Bien qu’ils travaillent dans des établissements correctionnels, les employés représentés par le SEFPO, tels que le personnel de cuisine, les préposés à l'entretien et aux réparations, les infirmières et le personnel administratif ne sont pas membres de l’Unité de négociation des Services correctionnels. Ainsi, durant une grève ou un lockout, ces membres continueraient normalement de travailler.

Monsieur Thomas estime que le plan du gouvernement d’utiliser des gestionnaires autres que des services correctionnels pour remplacer nos agents des services correctionnels hautement qualifiés est définitivement une source de grave préoccupation pour tous les Ontariens. « Ces personnes sont habituées à s’occuper de personnel de la TI, d’analystes politiques et de rédacteurs et rédactrices de la correspondance », a-t-il écrit à Madame Matthews. « Elles ne sont certainement pas qualifiées pour superviser les criminels violents et astucieux qui sont incarcérés dans les prisons de l’Ontario. »
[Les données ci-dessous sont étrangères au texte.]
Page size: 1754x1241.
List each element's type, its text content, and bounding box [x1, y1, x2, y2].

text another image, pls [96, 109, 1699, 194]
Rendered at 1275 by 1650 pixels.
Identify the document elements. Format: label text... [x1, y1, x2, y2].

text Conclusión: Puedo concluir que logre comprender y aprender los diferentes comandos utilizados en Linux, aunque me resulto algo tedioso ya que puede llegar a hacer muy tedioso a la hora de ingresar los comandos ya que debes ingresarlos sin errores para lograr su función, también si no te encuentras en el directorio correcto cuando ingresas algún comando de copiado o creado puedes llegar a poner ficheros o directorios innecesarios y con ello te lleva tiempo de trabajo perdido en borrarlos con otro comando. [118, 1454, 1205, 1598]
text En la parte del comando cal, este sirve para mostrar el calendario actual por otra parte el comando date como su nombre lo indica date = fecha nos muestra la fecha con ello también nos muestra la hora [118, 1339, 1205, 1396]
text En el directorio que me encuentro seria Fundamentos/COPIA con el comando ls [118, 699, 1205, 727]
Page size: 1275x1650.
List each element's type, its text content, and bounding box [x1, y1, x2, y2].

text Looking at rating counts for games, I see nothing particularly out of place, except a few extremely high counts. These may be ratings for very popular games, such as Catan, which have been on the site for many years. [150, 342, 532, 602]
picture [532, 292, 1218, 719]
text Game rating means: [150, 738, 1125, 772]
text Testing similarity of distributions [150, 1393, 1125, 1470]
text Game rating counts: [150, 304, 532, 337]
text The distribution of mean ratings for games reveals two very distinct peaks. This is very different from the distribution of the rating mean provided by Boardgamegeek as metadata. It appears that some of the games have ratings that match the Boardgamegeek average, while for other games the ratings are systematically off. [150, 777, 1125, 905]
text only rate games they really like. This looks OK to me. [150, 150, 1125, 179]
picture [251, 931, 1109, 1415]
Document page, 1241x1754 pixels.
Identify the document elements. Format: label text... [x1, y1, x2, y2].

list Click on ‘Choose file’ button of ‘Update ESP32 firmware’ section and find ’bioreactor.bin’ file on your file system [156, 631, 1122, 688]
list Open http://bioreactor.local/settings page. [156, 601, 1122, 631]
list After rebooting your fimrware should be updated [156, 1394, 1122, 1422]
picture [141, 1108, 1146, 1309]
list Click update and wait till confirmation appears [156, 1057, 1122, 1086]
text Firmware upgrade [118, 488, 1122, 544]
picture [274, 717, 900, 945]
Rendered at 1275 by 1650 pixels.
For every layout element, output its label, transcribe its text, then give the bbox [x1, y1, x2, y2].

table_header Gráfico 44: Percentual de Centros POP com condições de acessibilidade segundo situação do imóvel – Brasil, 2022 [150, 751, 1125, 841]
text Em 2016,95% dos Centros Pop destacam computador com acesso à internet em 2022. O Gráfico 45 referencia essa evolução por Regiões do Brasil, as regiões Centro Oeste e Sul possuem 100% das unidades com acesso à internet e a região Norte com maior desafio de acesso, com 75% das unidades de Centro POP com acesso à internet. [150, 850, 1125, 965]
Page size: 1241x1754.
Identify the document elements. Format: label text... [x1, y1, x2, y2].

« En autorisant des gestionnaires de la FPO à remplacer les professionnels des services correctionnels », continuait Monsieur Thomas, « vous mettez en danger la vie des gestionnaires, celle des détenus et celle des Ontariens dans la communauté. Vous compromettez également la sécurité des employés de l’Unité de négociation unifiée du SEFPO qui travaillent dans les établissements correctionnels. »

Dans sa lettre, Monsieur Thomas demande à Madame Matthews de garantir par écrit que les travailleurs non correctionnels membres du SEFPO ne courront aucun risque de préjudice supplémentaire durant une grève ou un lockout. Mais le président du SEFPO n’a pas grand espoir d’en recevoir une.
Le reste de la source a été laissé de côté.